Security measures like encryption and access controls are necessary to protect sensitive digital information from unauthorized access. Backing up your physical documents protects your files against loss and damage, improves organization, and streamlines efficiency. Keeping business records isn’t just a best practice, it’s a requirement to back up your tax return claims. The duration for which business records must be kept is influenced by regulatory and legal mandates, alongside operational benefits. These requirements ensure businesses maintain transparency and accountability.
This approach ensures necessary documents are available and prevents accumulation of outdated information. Specific retention periods depend on the record’s nature and governing legal or regulatory authority. The Occupational Safety and Health Administration (OSHA) requires businesses to maintain records related to workplace injuries and illnesses.

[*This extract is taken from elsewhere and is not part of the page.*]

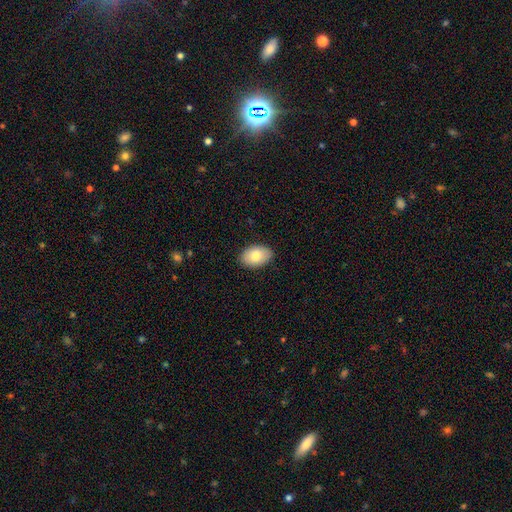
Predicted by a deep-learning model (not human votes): Morphology: type=smooth (80%); roundness=in between (89%); merging=none (88%).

While specific retention periods vary by record type and industry, employers typically need to keep these records for five years following the end of the calendar year to which they relate. The Employee Retirement Income Security Act (ERISA) sets requirements for employee benefit plans.
Maintaining comprehensive records can demonstrate due diligence, protect intellectual property, or resolve disputes, mitigating legal risks. These documents provide an authoritative account of past actions and decisions. Discover how long to keep your business records for legal, tax, and operational needs. Organizing your physical and cloud-based storage and how long to keep business records developing a DRP is the best way to ensure your organization complies with recordkeeping standards. Review all guidelines carefully and come up with a plan that’s easy to implement and stick with. By comparison, physical files are immune to technical failure but do take up more space.